| RAW DATA |
..........

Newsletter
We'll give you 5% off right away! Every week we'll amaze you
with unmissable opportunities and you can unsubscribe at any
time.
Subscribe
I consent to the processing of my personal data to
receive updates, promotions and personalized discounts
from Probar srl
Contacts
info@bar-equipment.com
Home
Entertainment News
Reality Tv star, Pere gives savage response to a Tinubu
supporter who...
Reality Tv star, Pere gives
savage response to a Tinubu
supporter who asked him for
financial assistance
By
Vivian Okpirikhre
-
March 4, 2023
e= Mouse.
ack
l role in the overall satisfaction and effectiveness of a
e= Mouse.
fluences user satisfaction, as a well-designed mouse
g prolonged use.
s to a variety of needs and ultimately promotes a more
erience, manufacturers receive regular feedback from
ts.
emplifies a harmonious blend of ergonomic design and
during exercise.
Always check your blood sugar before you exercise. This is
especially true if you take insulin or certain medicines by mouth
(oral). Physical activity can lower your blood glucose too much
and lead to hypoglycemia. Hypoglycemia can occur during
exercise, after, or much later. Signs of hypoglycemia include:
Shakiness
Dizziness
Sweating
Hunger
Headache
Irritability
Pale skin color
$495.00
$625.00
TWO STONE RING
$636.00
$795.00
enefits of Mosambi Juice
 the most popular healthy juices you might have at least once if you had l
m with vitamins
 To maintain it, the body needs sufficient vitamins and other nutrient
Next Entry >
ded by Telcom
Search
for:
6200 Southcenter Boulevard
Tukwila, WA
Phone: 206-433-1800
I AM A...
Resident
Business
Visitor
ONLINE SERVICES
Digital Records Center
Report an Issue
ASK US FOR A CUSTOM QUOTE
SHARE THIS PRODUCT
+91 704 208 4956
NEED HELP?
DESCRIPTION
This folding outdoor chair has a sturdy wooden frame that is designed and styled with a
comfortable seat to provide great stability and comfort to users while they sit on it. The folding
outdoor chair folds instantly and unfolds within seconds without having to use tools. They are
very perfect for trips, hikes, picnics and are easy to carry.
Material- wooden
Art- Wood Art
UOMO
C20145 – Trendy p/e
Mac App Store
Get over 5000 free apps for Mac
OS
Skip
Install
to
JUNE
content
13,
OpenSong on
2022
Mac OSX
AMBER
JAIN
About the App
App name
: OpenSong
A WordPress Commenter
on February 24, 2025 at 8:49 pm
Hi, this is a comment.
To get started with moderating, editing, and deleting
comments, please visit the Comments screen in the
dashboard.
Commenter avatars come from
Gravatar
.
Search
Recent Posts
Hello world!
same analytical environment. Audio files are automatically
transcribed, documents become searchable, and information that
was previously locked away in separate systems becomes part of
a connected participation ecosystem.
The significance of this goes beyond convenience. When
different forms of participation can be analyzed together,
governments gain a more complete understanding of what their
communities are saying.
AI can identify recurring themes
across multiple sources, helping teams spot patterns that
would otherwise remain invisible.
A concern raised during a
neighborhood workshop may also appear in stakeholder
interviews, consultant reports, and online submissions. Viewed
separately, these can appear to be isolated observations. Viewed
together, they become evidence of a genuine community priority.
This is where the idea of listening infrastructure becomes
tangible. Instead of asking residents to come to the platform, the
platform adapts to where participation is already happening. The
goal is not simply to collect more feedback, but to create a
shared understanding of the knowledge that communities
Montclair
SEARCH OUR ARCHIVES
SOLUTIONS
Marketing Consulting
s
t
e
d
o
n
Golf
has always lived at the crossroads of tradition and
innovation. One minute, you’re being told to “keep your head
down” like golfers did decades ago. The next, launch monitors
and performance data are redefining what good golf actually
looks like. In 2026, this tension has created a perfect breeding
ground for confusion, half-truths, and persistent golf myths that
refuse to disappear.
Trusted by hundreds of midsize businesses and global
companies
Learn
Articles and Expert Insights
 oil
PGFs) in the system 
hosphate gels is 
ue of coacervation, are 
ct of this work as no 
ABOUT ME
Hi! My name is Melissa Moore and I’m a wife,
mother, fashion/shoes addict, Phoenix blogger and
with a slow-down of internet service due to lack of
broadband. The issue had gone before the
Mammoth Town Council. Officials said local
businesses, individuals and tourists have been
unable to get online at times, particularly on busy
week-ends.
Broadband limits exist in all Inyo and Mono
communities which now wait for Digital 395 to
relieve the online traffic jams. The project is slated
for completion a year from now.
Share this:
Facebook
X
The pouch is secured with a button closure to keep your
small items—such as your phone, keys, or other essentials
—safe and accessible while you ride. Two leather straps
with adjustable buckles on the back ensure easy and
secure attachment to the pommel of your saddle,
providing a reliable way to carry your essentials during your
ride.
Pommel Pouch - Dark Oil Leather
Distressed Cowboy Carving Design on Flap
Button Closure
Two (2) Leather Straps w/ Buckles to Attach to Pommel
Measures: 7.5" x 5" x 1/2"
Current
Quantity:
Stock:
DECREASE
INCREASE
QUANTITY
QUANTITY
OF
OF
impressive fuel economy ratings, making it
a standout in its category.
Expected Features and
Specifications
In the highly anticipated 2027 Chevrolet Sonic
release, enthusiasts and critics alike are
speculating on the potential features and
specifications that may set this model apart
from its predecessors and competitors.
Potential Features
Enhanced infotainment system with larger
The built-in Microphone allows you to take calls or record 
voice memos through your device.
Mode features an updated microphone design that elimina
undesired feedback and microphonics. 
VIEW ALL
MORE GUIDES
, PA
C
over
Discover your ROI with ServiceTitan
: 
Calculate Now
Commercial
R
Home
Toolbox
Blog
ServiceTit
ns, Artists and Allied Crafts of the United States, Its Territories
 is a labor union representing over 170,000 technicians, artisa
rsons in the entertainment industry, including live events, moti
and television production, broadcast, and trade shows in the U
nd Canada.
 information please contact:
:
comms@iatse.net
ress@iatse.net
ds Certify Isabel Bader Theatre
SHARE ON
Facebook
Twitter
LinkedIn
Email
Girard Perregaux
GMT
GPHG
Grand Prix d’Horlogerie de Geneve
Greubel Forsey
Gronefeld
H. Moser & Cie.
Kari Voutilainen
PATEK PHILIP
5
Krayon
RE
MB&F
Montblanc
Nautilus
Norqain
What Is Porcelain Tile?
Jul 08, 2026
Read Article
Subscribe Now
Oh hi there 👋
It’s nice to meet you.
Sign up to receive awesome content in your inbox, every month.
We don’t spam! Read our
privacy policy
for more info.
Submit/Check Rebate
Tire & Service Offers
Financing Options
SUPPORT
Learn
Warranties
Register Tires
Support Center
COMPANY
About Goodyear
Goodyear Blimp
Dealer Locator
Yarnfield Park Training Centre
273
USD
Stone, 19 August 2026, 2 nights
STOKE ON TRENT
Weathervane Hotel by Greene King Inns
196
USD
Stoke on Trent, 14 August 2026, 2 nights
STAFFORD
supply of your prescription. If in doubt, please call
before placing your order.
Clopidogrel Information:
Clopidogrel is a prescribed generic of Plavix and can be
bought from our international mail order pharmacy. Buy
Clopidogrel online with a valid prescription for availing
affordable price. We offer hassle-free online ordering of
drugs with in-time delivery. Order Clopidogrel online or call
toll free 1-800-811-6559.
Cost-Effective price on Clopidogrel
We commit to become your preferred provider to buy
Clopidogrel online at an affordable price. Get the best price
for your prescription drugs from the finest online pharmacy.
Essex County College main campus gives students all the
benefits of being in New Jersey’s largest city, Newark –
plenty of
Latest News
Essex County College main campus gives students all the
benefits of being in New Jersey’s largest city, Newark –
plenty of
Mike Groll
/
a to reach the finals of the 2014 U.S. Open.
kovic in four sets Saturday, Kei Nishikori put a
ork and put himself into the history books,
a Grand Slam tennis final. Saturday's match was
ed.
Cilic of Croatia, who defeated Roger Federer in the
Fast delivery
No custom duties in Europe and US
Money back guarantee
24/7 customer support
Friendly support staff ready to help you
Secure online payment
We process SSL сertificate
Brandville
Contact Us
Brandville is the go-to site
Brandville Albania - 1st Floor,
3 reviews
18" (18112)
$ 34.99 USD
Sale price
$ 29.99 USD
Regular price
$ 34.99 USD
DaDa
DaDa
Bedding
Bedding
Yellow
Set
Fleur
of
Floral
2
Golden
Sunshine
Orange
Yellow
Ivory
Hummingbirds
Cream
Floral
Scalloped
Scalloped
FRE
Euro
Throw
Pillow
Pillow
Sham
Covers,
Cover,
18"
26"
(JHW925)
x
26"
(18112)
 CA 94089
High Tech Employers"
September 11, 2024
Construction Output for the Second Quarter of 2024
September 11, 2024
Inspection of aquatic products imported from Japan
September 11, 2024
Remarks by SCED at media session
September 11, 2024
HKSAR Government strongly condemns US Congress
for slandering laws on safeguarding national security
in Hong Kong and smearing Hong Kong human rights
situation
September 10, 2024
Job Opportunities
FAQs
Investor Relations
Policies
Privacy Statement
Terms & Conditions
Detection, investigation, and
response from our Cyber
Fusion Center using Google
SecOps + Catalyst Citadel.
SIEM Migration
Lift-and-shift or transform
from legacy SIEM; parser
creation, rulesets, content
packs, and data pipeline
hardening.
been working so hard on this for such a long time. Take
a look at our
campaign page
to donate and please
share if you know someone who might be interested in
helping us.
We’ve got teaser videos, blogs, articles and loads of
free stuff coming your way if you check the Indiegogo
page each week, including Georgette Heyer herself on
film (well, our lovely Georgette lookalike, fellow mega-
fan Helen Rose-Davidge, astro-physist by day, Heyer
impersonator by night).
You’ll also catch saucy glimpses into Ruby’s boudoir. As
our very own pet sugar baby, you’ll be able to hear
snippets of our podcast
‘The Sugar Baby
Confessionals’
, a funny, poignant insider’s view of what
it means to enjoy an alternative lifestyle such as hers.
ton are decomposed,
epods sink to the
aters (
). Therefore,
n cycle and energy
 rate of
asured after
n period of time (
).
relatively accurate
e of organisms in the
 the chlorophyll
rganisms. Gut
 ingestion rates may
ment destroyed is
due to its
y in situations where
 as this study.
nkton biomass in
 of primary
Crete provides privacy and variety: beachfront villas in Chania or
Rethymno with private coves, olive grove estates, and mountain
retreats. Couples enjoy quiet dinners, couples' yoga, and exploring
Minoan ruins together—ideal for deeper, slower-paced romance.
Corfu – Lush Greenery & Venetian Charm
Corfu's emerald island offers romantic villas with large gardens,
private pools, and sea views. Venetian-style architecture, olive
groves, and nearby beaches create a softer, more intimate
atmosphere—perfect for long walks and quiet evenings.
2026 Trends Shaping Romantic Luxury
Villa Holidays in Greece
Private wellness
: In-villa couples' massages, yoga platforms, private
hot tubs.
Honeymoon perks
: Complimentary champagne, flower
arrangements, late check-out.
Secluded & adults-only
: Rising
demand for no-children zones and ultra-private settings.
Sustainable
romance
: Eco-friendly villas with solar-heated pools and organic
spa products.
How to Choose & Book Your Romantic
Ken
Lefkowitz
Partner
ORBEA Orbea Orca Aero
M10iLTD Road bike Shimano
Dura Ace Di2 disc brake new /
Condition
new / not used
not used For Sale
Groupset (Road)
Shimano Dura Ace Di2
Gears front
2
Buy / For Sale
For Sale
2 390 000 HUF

..........

| WORK TO BE COMPLETED |
With "SIEM" as the string to match, show every line of the entries above that has it.

| EXPECTED ANSWER |
SIEM Migration
from legacy SIEM; parser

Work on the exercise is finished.